Abstract:
"Using social media data, this research project intended to create a machine-learning model to anticipate current sports themes while appealing to specific user categories. A user-friendly interface was also developed to visualize the model's output. The research problems addressed in the study were successful sports tweet classification, data sources, appropriate machine learning and NLP technologies, use cases, and output visualization. The LDA model, which was chosen after reviewing literature, efficiently classified tweets based on keywords, yielding trending sports topics.
The research accomplished its first goal by developing the LDA model for topic prediction. It addressed the second goal with an interactive dashboard that provided easy access to recommended subjects and country-specific tweet distribution. Nonetheless, there were constraints. The laborious data integration procedure hampered the discovery of real-time trends, which is crucial for dynamic marketing campaigns.
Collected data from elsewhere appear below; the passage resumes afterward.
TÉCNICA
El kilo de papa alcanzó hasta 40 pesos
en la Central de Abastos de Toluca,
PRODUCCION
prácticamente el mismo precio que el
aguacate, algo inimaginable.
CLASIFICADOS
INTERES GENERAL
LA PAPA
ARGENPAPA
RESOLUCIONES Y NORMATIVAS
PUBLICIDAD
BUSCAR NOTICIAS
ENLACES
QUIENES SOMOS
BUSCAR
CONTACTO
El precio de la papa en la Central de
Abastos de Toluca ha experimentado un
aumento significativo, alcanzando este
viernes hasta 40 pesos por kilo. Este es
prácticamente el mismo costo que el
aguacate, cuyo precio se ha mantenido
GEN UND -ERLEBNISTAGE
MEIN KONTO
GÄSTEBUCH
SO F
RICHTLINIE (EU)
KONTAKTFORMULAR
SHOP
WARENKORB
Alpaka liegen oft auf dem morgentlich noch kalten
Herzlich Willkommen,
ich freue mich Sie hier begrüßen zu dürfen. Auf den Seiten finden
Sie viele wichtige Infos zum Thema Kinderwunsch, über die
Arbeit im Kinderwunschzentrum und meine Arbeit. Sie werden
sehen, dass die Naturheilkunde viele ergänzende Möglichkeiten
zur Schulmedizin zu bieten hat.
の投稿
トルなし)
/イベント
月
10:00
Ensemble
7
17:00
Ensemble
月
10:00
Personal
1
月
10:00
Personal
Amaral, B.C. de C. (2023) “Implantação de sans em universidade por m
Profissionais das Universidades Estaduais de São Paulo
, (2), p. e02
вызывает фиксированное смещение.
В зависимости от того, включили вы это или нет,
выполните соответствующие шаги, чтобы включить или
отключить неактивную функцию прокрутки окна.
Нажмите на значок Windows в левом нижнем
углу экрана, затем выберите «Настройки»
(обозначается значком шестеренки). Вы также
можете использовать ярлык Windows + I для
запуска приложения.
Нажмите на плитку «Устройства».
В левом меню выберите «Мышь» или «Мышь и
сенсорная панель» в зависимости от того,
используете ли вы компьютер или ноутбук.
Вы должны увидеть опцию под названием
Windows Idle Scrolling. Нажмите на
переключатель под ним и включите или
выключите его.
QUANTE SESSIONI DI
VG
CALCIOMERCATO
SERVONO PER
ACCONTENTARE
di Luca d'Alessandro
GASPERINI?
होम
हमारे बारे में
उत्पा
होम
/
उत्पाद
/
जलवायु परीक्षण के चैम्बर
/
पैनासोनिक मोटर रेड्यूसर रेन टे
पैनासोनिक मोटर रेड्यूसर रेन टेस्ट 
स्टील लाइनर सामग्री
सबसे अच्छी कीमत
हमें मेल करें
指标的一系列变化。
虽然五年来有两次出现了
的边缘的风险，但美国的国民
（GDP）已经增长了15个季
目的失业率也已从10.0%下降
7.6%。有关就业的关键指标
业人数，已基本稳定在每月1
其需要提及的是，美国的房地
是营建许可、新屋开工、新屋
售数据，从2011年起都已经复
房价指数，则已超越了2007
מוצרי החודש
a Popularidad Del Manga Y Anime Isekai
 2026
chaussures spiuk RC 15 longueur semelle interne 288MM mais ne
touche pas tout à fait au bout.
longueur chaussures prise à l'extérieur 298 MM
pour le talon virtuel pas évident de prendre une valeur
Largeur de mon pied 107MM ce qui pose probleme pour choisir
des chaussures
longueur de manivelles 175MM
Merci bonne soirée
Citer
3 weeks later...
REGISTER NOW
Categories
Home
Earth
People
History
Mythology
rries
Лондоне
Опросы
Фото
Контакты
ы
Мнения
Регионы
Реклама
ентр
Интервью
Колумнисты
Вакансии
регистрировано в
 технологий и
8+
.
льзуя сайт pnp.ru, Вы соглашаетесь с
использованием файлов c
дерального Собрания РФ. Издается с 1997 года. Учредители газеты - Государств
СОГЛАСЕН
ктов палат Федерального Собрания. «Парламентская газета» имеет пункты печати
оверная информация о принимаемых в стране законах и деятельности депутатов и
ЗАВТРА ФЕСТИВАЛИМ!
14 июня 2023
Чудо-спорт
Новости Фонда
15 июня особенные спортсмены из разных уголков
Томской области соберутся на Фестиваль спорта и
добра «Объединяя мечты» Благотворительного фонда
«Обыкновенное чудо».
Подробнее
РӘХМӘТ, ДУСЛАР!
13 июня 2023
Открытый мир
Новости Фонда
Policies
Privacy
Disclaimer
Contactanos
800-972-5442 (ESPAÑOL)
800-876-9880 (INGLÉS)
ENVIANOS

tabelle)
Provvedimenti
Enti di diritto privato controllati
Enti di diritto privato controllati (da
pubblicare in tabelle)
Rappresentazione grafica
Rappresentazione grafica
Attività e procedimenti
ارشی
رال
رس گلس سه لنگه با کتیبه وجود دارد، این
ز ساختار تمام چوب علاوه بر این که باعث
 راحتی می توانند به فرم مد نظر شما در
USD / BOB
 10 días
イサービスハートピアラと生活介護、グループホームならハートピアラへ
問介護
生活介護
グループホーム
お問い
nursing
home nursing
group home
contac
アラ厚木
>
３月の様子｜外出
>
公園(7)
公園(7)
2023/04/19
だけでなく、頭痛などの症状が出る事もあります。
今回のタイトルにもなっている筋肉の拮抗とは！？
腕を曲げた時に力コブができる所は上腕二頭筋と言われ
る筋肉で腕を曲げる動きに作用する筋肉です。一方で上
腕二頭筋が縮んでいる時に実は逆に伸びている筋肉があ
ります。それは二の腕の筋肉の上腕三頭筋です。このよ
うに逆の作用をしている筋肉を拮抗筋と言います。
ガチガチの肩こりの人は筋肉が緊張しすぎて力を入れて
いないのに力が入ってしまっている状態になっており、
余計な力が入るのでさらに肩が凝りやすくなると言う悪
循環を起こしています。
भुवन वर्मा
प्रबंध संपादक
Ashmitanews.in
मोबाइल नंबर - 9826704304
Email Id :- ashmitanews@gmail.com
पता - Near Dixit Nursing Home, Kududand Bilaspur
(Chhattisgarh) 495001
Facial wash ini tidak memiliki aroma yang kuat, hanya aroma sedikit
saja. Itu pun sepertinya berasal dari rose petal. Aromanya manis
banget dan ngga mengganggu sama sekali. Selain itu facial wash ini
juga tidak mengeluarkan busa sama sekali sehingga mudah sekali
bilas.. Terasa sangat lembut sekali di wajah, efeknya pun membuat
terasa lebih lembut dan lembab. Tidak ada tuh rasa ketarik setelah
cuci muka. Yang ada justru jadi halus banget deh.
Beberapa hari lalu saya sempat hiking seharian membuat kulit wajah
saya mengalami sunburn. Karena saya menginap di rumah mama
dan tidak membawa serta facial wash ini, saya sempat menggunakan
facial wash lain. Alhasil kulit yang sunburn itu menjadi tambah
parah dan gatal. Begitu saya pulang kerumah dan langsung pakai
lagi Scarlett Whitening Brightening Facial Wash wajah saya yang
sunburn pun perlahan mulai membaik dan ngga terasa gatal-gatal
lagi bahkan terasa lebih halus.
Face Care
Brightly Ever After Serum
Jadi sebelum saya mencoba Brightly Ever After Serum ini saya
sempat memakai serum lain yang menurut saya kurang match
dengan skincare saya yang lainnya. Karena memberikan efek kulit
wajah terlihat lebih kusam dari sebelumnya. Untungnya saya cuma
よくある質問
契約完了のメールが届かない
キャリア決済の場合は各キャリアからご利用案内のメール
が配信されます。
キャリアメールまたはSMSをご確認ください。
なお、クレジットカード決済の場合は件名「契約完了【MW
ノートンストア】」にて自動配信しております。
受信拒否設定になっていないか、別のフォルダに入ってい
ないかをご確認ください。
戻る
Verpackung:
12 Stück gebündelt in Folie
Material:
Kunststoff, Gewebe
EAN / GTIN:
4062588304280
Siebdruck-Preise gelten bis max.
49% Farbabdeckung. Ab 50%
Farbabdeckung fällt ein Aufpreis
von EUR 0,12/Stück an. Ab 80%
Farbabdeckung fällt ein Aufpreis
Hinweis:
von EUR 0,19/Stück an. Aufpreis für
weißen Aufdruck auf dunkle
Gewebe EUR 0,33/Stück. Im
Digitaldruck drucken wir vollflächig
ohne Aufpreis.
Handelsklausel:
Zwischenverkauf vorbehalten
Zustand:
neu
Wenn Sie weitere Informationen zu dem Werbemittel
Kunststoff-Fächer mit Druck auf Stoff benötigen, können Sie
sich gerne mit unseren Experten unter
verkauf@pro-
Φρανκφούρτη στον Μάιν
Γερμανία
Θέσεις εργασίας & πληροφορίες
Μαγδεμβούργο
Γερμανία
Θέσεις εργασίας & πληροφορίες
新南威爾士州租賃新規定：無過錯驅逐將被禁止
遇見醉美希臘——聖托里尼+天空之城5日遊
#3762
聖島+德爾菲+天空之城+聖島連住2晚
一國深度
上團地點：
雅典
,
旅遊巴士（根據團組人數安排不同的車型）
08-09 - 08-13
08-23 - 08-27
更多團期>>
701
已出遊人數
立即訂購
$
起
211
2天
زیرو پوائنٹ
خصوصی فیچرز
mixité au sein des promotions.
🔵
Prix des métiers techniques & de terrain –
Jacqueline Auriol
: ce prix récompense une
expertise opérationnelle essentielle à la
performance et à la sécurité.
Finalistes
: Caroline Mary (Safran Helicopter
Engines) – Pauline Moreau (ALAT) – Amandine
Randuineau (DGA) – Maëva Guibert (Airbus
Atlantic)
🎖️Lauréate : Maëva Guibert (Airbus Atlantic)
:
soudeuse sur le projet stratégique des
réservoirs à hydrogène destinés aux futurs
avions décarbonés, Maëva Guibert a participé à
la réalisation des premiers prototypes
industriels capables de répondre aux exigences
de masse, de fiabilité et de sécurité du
Unstructured data storage was also underutilized, limiting data processing and decision-making. The lack of a persistence layer for storing LDA models made retraining and real-time deployment difficult.
Future research recommendations included incorporating real-time data via systems such as Apache Kafka and NoSQL databases. Using Azure Databricks and growing datasets might improve model output and relevance. Data from platforms such as Facebook and Instagram, as well as an investigation of social media networks other than Twitter, were proposed. Finally, the machine learning technique used in this work improved the digital marketing environment by forecasting sport-related trends, demonstrating its potential for larger applications and its ability for continuous development."